**GOAL OF THE EXERCISE**
Every entry should be repeated exactly as written.
DATA IN THIS EXERCISE Block Start
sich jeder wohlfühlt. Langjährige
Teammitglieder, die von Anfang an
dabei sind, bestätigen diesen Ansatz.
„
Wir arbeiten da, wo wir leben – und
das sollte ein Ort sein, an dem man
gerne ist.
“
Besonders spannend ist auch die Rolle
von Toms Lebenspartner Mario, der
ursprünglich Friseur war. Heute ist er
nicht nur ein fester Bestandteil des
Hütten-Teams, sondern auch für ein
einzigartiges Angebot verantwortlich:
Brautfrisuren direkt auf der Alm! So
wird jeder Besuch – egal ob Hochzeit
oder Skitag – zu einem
DATA IN THIS EXERCISE Block End
**RESPONSE FOR THIS EXERCISE**
sich jeder wohlfühlt. Langjährige
Teammitglieder, die von Anfang an
dabei sind, bestätigen diesen Ansatz.
„
Wir arbeiten da, wo wir leben – und
das sollte ein Ort sein, an dem man
gerne ist.
“
Besonders spannend ist auch die Rolle
von Toms Lebenspartner Mario, der
ursprünglich Friseur war. Heute ist er
nicht nur ein fester Bestandteil des
Hütten-Teams, sondern auch für ein
einzigartiges Angebot verantwortlich:
Brautfrisuren direkt auf der Alm! So
wird jeder Besuch – egal ob Hochzeit
oder Skitag – zu einem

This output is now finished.